··· Selected excerpt
The FBI has reportedly collected 39,000 video files relating to the suspect’s identity, according to Steven D’Antuono, assistant director in charge of the FBI’s Washington D.C. Field Office. Yet since September 8, 2021, not a single new video file has been released.

At Revolver, we have been focused on the two clips of video footage from DNC building security cameras that the FBI released on March 2021 and September 2021, respectively.

In August 2022, we definitively proved the DNC camera footage from the FBI’s September 2021 release should have captured the “money shot” of the pipe bomber taking the bomb out of the bag and planting it near a park bench in front of the DNC building. But for some reason, the FBI censored the tape so that the public could not see the alleged criminal walk back into the camera frame to commit the actual criminal act.

Over the past two months, we took a closer look at the DNC surveillance footage the FBI provided to the public. What we found was even more bizarre, and more damning than our initial discovery that the FBI is withholding critical footage of the pipe bomber actually planting the bomb.

The original “missing moneyshot” – reflecting the FBI’s deliberate censorship of the commission of the crime, effectively – is a red flag of such stunning proportions that it alone merits Congressional investigation under a GOP-led House commission on FBI malfeasance.

The new findings we are about to discuss, however, are so implausible, specific, and suspicious that we are compelled to demand that a future GOP-led commission subpoena and demand the exact chain of custody for the DNC surveillance tapes that the FBI released to the public

In this piece, we will analyze problems with a basic technical feature of the DNC video called the “frame rate.” For the convenience of the reader, we put together a short video that sketches the argument to follow:

Implausibly Low Frame Rate Suggests Possible Tampering

In our analysis of the DNC location surveillance footage provided by the FBI, we observed that the frame rate in the footage is so low that it barely exceeds 1 frame per second. We’ll explain the significance of this shortly, but first let’s cut straight to the factual findings.

Below, we show the final 13 seconds of the DNC security camera footage from the FBI’s September 2021 release. These are the 13 seconds during which the pipe bomber gets up from the DNC park bench and walks directly toward and past the security camera.
······
**Instruction 1**: Collect every line in the records that contains the string "part", treating uppercase and lowercase as different.
··· Input
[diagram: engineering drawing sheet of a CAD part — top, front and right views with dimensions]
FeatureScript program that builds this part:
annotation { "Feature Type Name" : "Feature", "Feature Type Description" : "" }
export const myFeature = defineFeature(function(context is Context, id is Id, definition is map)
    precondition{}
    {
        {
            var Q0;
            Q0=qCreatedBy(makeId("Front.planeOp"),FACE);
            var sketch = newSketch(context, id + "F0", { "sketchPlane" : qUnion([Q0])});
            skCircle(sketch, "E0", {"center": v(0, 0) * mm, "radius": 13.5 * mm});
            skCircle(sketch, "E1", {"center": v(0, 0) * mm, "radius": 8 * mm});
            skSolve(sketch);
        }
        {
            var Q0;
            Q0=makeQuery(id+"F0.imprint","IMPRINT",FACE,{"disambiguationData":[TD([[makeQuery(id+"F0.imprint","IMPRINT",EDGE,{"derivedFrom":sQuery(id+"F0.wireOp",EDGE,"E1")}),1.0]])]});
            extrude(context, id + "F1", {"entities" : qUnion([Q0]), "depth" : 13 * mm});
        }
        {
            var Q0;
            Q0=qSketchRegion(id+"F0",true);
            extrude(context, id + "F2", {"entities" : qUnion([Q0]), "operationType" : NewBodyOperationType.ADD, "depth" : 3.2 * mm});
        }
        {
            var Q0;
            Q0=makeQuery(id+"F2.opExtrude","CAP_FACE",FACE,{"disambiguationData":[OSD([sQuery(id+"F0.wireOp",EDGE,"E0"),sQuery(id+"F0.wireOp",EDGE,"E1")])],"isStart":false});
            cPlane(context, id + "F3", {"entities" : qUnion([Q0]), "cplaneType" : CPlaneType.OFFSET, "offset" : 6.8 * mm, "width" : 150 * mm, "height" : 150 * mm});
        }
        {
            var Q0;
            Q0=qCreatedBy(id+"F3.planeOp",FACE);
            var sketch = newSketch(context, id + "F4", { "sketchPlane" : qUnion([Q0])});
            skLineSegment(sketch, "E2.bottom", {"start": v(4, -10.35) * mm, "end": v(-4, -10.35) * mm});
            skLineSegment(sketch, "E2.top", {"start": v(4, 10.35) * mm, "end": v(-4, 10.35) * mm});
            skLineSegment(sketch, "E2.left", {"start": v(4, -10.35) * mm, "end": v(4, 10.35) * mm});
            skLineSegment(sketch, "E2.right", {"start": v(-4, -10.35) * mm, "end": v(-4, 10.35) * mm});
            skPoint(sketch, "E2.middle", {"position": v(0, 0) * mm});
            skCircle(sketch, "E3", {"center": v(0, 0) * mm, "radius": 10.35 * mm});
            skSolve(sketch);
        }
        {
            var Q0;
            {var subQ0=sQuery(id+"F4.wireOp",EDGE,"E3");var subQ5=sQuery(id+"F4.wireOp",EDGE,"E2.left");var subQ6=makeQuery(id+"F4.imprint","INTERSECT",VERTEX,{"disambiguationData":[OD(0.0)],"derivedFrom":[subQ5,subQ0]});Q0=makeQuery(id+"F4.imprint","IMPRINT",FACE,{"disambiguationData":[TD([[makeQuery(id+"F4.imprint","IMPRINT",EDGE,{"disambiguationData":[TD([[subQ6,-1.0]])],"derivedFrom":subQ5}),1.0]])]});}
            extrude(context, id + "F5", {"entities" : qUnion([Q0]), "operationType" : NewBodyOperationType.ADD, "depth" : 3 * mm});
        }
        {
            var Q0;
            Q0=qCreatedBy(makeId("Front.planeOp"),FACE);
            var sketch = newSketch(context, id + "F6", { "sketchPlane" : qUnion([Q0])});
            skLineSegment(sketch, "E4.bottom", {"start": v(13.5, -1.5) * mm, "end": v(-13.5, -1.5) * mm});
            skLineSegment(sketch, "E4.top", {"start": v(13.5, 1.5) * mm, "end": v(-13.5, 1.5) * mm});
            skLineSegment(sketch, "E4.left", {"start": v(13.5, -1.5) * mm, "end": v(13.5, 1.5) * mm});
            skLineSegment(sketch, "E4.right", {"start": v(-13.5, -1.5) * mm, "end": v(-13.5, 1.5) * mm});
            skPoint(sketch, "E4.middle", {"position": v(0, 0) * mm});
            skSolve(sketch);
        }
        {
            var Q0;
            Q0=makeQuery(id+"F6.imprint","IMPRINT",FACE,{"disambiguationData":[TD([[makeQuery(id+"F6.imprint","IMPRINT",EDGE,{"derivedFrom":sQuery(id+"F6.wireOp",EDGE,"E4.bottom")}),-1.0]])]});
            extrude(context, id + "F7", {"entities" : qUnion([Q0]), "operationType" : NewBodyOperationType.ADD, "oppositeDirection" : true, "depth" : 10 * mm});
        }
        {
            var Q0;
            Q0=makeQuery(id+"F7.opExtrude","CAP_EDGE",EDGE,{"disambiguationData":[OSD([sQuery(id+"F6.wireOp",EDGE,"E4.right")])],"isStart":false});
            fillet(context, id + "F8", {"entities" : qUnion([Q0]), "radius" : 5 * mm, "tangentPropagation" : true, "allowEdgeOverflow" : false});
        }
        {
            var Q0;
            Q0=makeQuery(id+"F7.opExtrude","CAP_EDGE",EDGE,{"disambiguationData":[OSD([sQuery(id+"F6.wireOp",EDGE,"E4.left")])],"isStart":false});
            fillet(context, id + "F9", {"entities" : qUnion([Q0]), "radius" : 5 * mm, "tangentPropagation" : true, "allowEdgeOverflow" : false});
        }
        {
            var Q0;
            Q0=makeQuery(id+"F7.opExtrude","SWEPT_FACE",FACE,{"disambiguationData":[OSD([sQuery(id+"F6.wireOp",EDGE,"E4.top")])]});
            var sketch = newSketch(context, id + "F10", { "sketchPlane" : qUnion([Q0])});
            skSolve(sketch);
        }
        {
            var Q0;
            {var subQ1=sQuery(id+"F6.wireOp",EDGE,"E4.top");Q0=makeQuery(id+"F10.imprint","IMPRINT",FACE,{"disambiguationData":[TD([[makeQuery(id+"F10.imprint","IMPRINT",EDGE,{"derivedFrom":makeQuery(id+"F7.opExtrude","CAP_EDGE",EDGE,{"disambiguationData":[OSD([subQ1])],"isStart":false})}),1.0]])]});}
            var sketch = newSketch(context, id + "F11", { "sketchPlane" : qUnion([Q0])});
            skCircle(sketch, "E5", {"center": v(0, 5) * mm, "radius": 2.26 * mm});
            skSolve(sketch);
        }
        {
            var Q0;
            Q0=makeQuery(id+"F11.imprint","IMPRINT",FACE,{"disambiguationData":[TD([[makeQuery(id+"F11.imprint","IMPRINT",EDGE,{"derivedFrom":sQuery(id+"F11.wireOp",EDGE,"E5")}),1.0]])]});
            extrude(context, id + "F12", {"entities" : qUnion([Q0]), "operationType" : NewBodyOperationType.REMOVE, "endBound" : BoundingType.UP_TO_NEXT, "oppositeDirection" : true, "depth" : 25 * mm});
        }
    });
······
**Instruction 2**: Rewrite the article on the FBI's DNC footage from "Implausibly Low Frame" up to and including "the factual findings.", switching "surveillance footage" to "security camera footage".

**Reply 1**:
[diagram: engineering drawing sheet of a CAD part — top, front and right views with dimensions]
FeatureScript program that builds this part:

**Reply 2**:
Implausibly Low Frame Rate Suggests Possible Tampering

In our analysis of the DNC location security camera footage provided by the FBI, we observed that the frame rate in the footage is so low that it barely exceeds 1 frame per second. We’ll explain the significance of this shortly, but first let’s cut straight to the factual findings.